Chinese gamblers can jump to border-town gambling dens in Vietnam, North Korea and Myanmar. Thai punters head to Cambodia while Singaporeans opt for cruise ships around the island’s international waters.

Singapore’s Lee, 82, opposed casinos in the city-state as its prime minister but now backs plans to open two local gaming resorts, rather than see tourism and tax receipts vanish offshore.

Major U.S. players Harrah’s Entertainment, MGM Mirage and Las Vegas Sands are vying to build and run the resorts, costing $5 billion, which will compete for gamblers such as Brick Liu when they open by 2009.

Liu, a 35-year-old manager at a state-owned firm in China’s Shenzhen, earns more than 300,000 yuan (21,000 pounds) a year and travels to the Philippines, Las Vegas, Malaysia and Macau to gamble, betting up to 10,000 yuan per trip.

“Gambling’s just a kind of entertainment for me,” he said.


Las Vegas has long relied on “whales”, or players who bet up to US$5 million in the course of a single trip, and Asian tycoons like Oei Hong Leong of the wealthy Indonesian-Chinese Widjaja attract media attention at the gaming tables.

One ethnic Chinese billionaire reportedly gave a US$1 million credit line to his daughter when she turned 21 during a trip to Las Vegas in 1995.

“Casinos everywhere run programmes to attract such players,” said Merrill Lynch analyst Sean Monaghan.
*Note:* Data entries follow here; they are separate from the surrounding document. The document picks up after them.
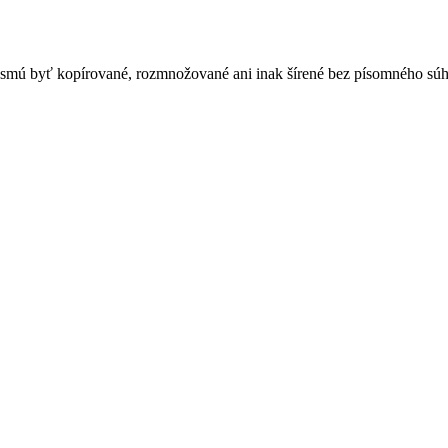
nesmú byť kopírované, rozmnožované ani inak šírené bez písomného súh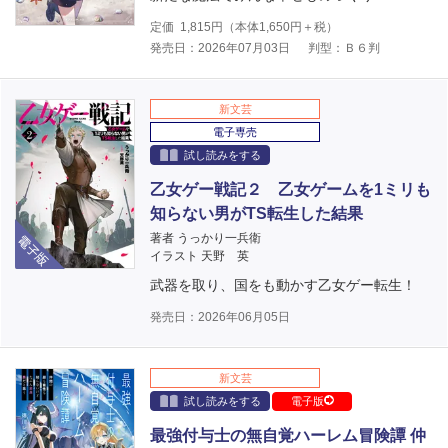
定価
1,815
円（本体
1,650
円＋税）
発売日：2026年07月03日
判型：Ｂ６判
新文芸
電子専売
試し読みをする
乙女ゲー戦記２ 乙女ゲームを1ミリも
知らない男がTS転生した結果
電子版
著者 うっかり一兵衛
イラスト 天野 英
武器を取り、国をも動かす乙女ゲー転生！
発売日：2026年06月05日
新文芸
試し読みをする
電子版
最強付与士の無自覚ハーレム冒険譚 仲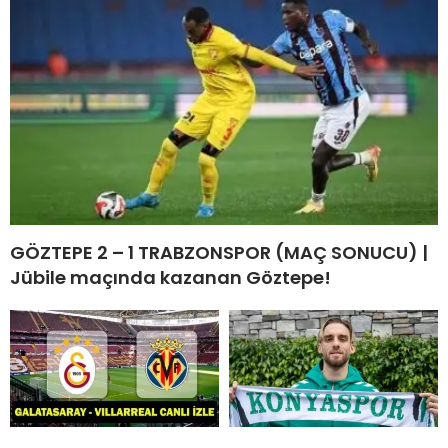
GÖZTEPE 2 – 1 TRABZONSPOR (MAÇ SONUCU) |
Jübile maçında kazanan Göztepe!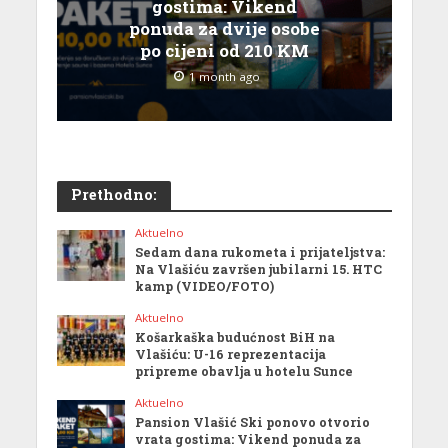
gostima: Vikend
ponuda za dvije osobe
po cijeni od 210 KM
1 month ago
Prethodno:
Aktuelno
Sedam dana rukometa i prijateljstva:
Na Vlašiću završen jubilarni 15. HTC
kamp (VIDEO/FOTO)
Aktuelno
Košarkaška budućnost BiH na
Vlašiću: U-16 reprezentacija
pripreme obavlja u hotelu Sunce
Aktuelno
Pansion Vlašić Ski ponovo otvorio
vrata gostima: Vikend ponuda za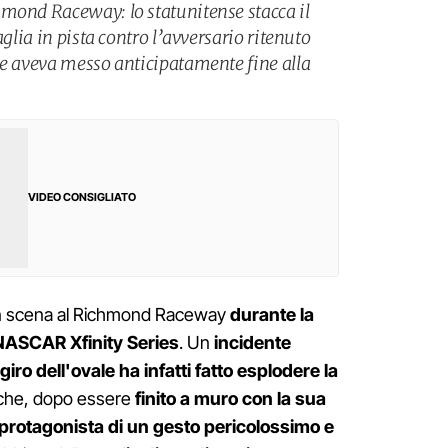
mond Raceway: lo statunitense stacca il
aglia in pista contro l’avversario ritenuto
he aveva messo anticipatamente fine alla
VIDEO CONSIGLIATO
in scena al Richmond Raceway
durante la
NASCAR Xfinity Series
. Un
incidente
iro dell'ovale ha infatti fatto esplodere la
he, dopo essere
finito a muro con la sua
protagonista di un gesto pericolossimo e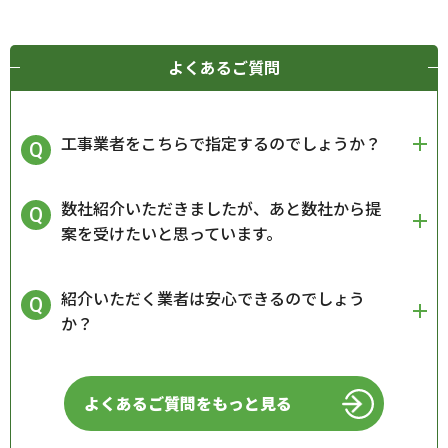
よくあるご質問
工事業者をこちらで指定するのでしょうか？
数社紹介いただきましたが、あと数社から提
案を受けたいと思っています。
紹介いただく業者は安心できるのでしょう
か？
よくあるご質問をもっと見る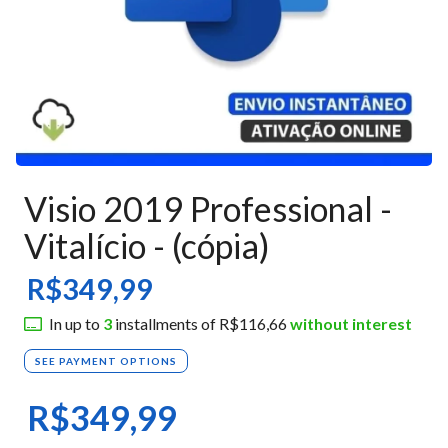
Visio 2019 Professional -
Vitalício - (cópia)
R$349,99
In up to
3
installments of
R$116,66
without interest
SEE PAYMENT OPTIONS
R$349,99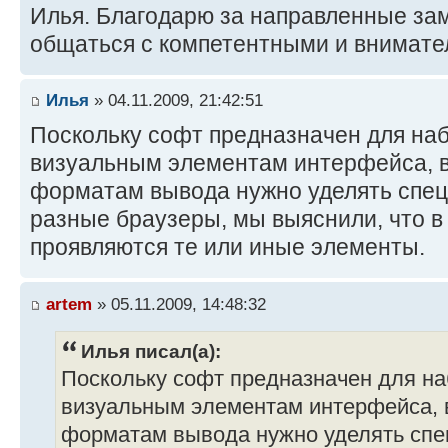
Илья. Благодарю за направленные за
общаться с компетентными и внимате
Илья
» 04.11.2009, 21:42:51
Поскольку софт предназначен для наб
визуальным элементам интерфейса, 
форматам вывода нужно уделять спец
разные браузеры, мы выяснили, что в
проявляются те или иные элементы.
artem
» 05.11.2009, 14:48:32
Илья писал(а):
Поскольку софт предназначен для на
визуальным элементам интерфейса, 
форматам вывода нужно уделять спе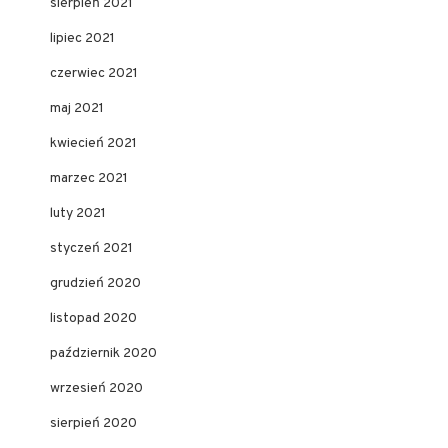
sierpień 2021
lipiec 2021
czerwiec 2021
maj 2021
kwiecień 2021
marzec 2021
luty 2021
styczeń 2021
grudzień 2020
listopad 2020
październik 2020
wrzesień 2020
sierpień 2020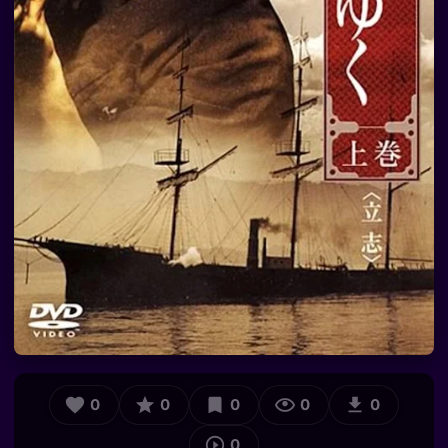
0
0
0
0
0
0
These include free air tickets, accommodation and meals.

High rollers account for about 20 percent of global casino receipts, but about 60 percent of Asian revenues, analysts said.

The region’s growing wealth is creating a potential new pool of big players — Asia Pacific now has an estimated 2.3 million people with at least $1 million in financial assets, almost as many as the U.S., according to Merrill Lynch/Capgemini.

Revenues generated from rooms reserved solely for high-end players of baccarat, a popular card game in Asia, amounted to $3.5 billion, or 61 percent of Macau’s total gaming revenue last year, government data showed.


Las Vegas Sands has exported its exclusive “Paiza Club,” which offers personal concierge and limousine services, from Macau to its Venetian Resort, known for its canals and gondolas.
“The fact that we have a club like this in a Venice-themed building in the middle of Vegas tells you the degree to which we cater to our Asian players,” said Sands spokesman Ron Reese.

Now its U.S. resort serves Chinese delicacies such as sharks` fin soup and Peking duck as well as Chinese medicinal herbs and business jumped 20 percent over Chinese New Year, the firm said.

Asian big spenders are often accompanied by junket operators who set up the trips and act as valets and bankers.

“If they call me at 4 am, asking to borrow S$50,000 (18,000 pounds), I`ll say: “No problem,” and lend them the money interest free,” said Angela Ong, who has worked for a Singapore-based junket operator for the last five years.

Ong knows all about the quirky ways of her specially vetted clients. Some only play on auspicious dates while others put food on the gambling table to distract evil spirits.

And if a gambler is losing, he may duck out of the room briefly — according to Chinese gambling custom, it’s lucky to change your underpants.